Hildebrandt notes that since many of these tools are built on protected information (e.g., trade secrets), there’s no way for independent researchers to test them.

Additionally, the jury is still out on whether or not these tools are more accurate or reliable. “Since these systems are shortlisting resumes on a YES/NO scenario based on pre-defined factors such as keywords, formats, etc., the reliability of AI-based tools for candidate screening is still an issue,” Krish says.

AI-based screening tools are still very early on in their development, so there may still be some kinks that need to be worked out.

Online skills assessment platforms

Online skills assessment tests can help recruiters ensure that job applicants have the required skills to perform the job advertised before calling in selected candidates for interviews. And, unlike AI-based screening tools, skills assessment tests have been the subject of decades of research.

One of the most important studies in this area is Frank Schmidt’s meta-analysis of a century’s worth of workplace productivity data. The table below shows the results of this study:

Most effective hiring selection practices

Based on this research, you should include tests that assess a candidate’s performance in a number of different areas in order to yield the most predictive results. That means you’ll need to find an online skills assessment platform that offers a number of different test types. To that end, TestGorilla offers a growing library of over 115 tests that allow you to assess a variety of skills.

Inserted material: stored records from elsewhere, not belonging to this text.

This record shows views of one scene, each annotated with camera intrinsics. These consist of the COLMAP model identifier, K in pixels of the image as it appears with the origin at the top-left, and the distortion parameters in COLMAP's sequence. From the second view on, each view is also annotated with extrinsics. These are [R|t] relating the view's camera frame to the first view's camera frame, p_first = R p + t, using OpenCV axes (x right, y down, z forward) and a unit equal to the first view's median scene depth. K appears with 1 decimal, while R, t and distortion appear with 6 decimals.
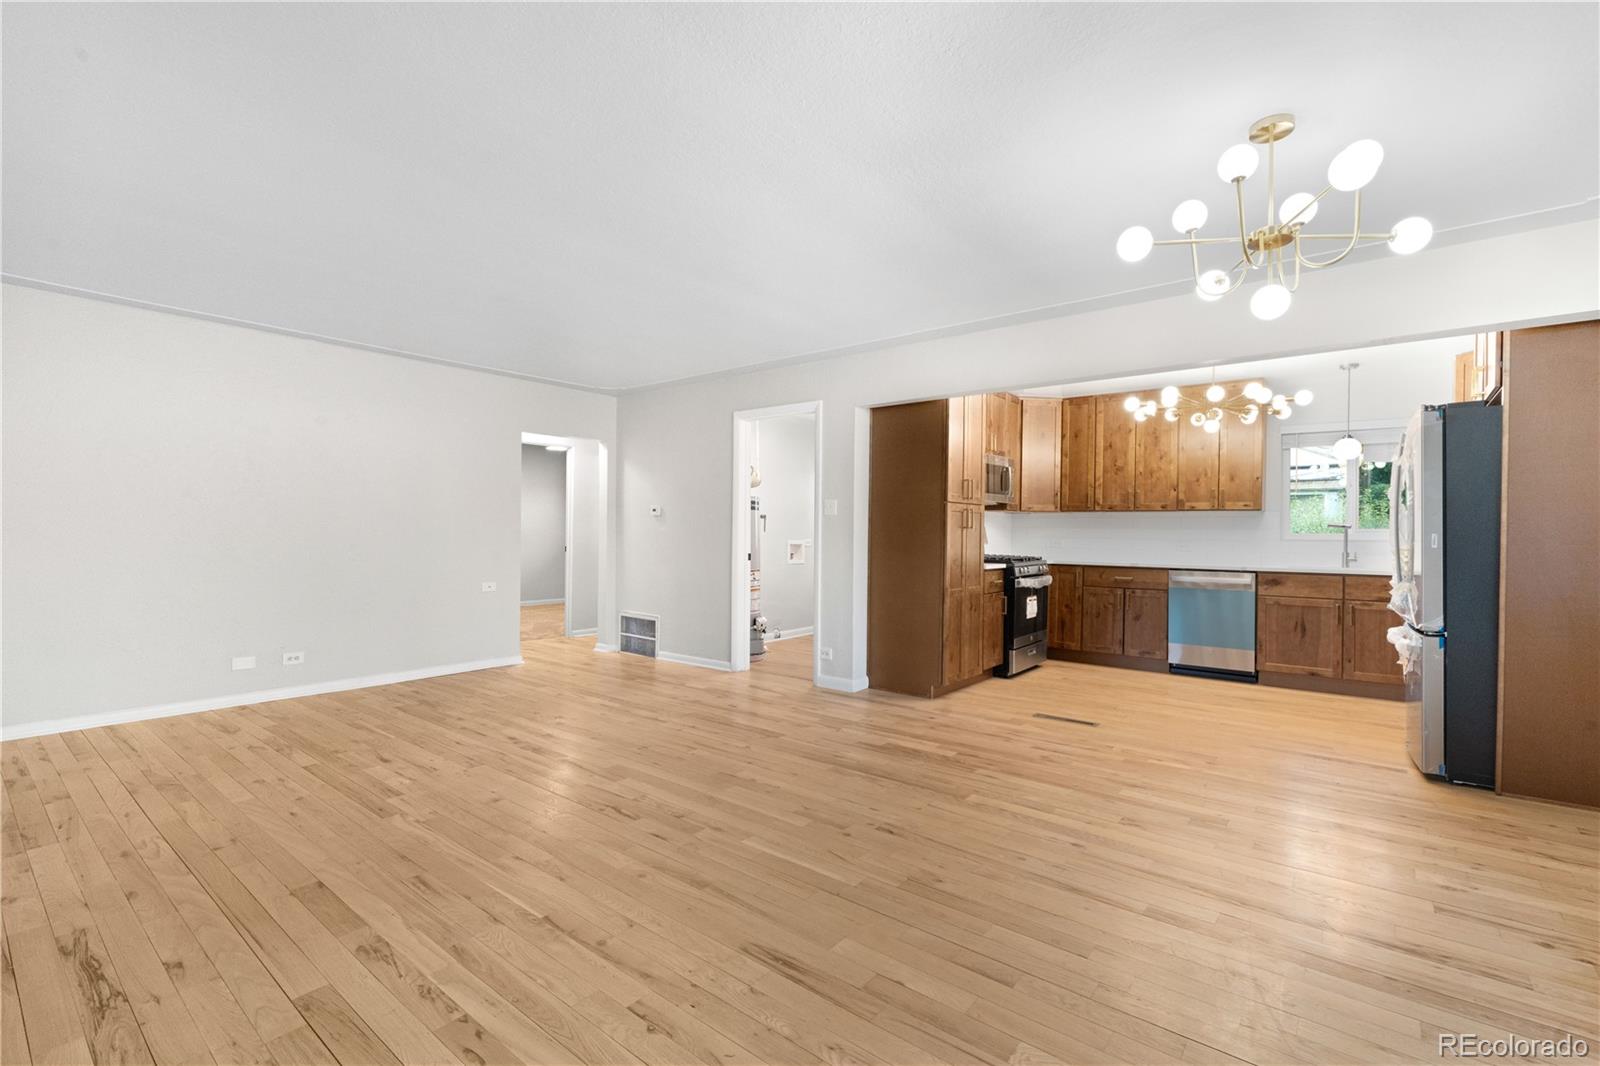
lens RADIAL K [[738.9, 0, 826.5], [0, 738.9, 532.2], [0, 0, 1]] dist [-0.029665, 0.000267]
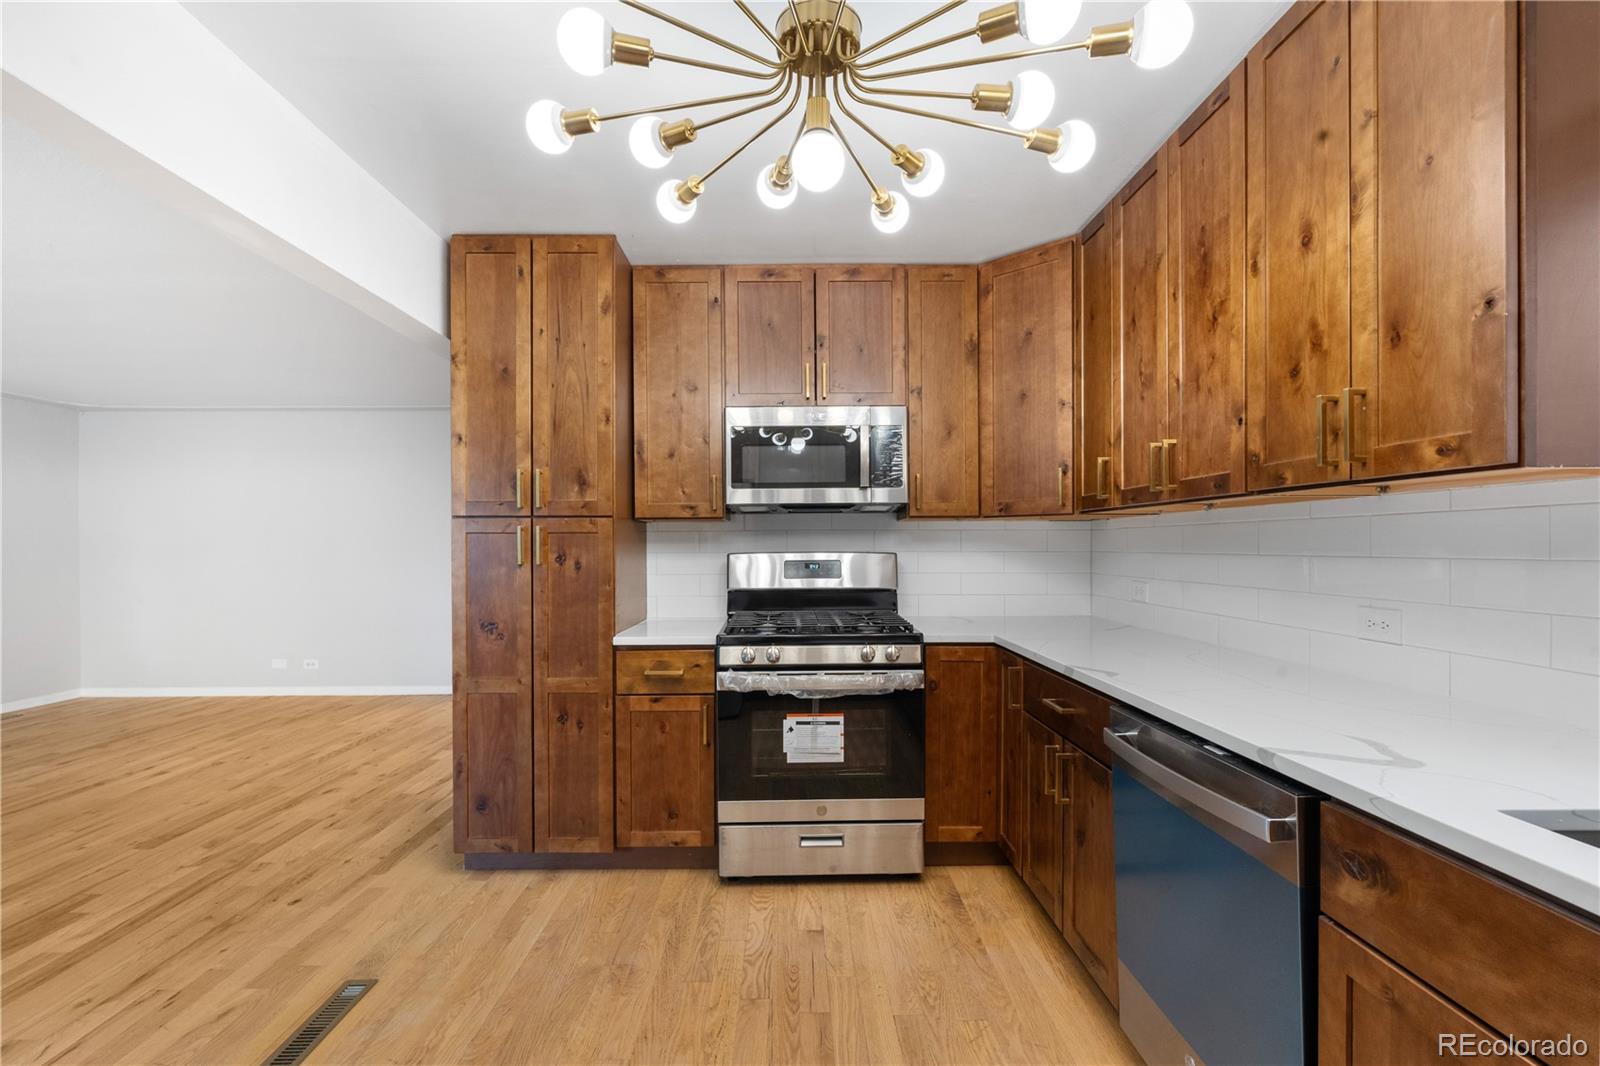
lens RADIAL K [[740.2, 0, 798.7], [0, 740.2, 559.0], [0, 0, 1]] dist [-0.020060, -0.000118]
pose [[0.639531, 0.003426, -0.768758, 0.893591], [0.001622, 0.999982, 0.005805, -0.008641], [0.768764, -0.004959, 0.639513, 1.042559]]
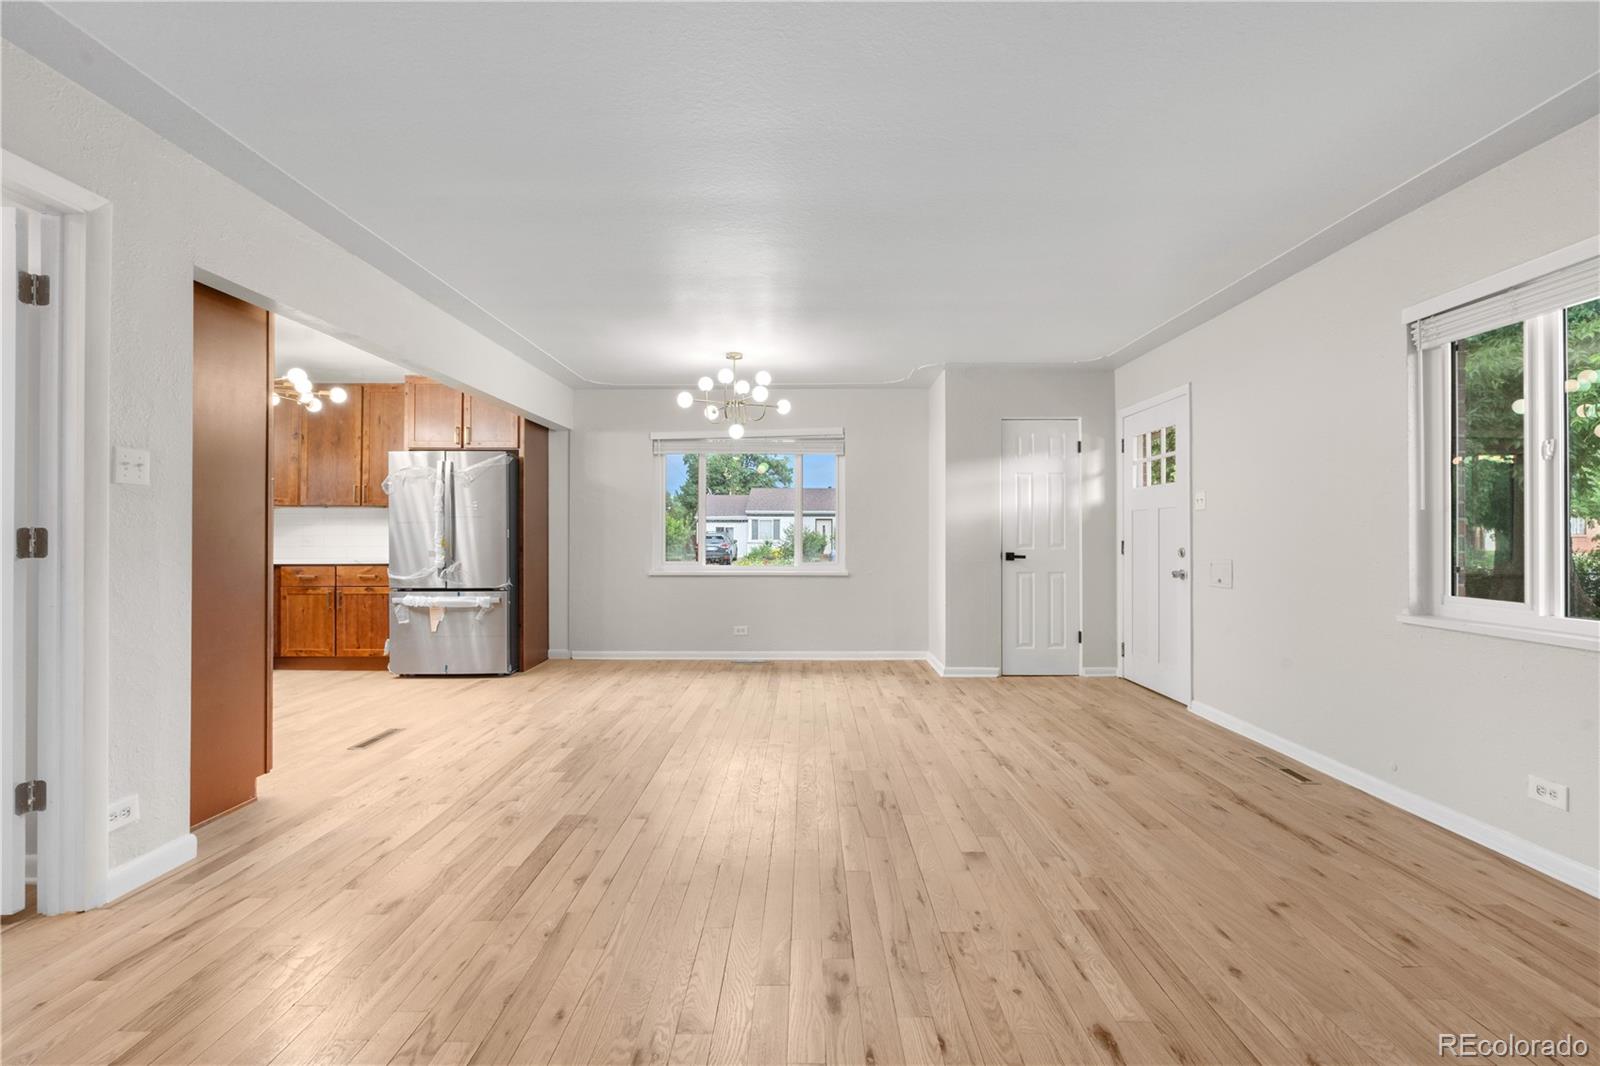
lens RADIAL K [[738.9, 0, 826.5], [0, 738.9, 532.2], [0, 0, 1]] dist [-0.029665, 0.000267]
pose [[-0.645785, -0.006637, 0.763490, -0.744153], [-0.011681, 0.999931, -0.001188, 0.006735], [-0.763430, -0.009685, -0.645818, 1.271528]]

These skill assessment tests offer a formal, scientific, and standardized method for evaluating the skills of job candidates so you can objectively define, measure, and evaluate candidates’ abilities and qualifications, and then rank candidates based on their scores.

Better shortlisting will save you time and help you make better hires

By improving the way you shortlist candidates, you’ll improve your overall hiring performance. After you optimize your approach, you’ll should find that you’re making better hires faster—not to mention saving yourself a lot of headaches!

And thanks to the latest online skills assessment tools, you can easily identify the best qualified candidates to interview in a matter of minutes so that you can complete the hiring process before your top candidate accepts an offer from a competitor.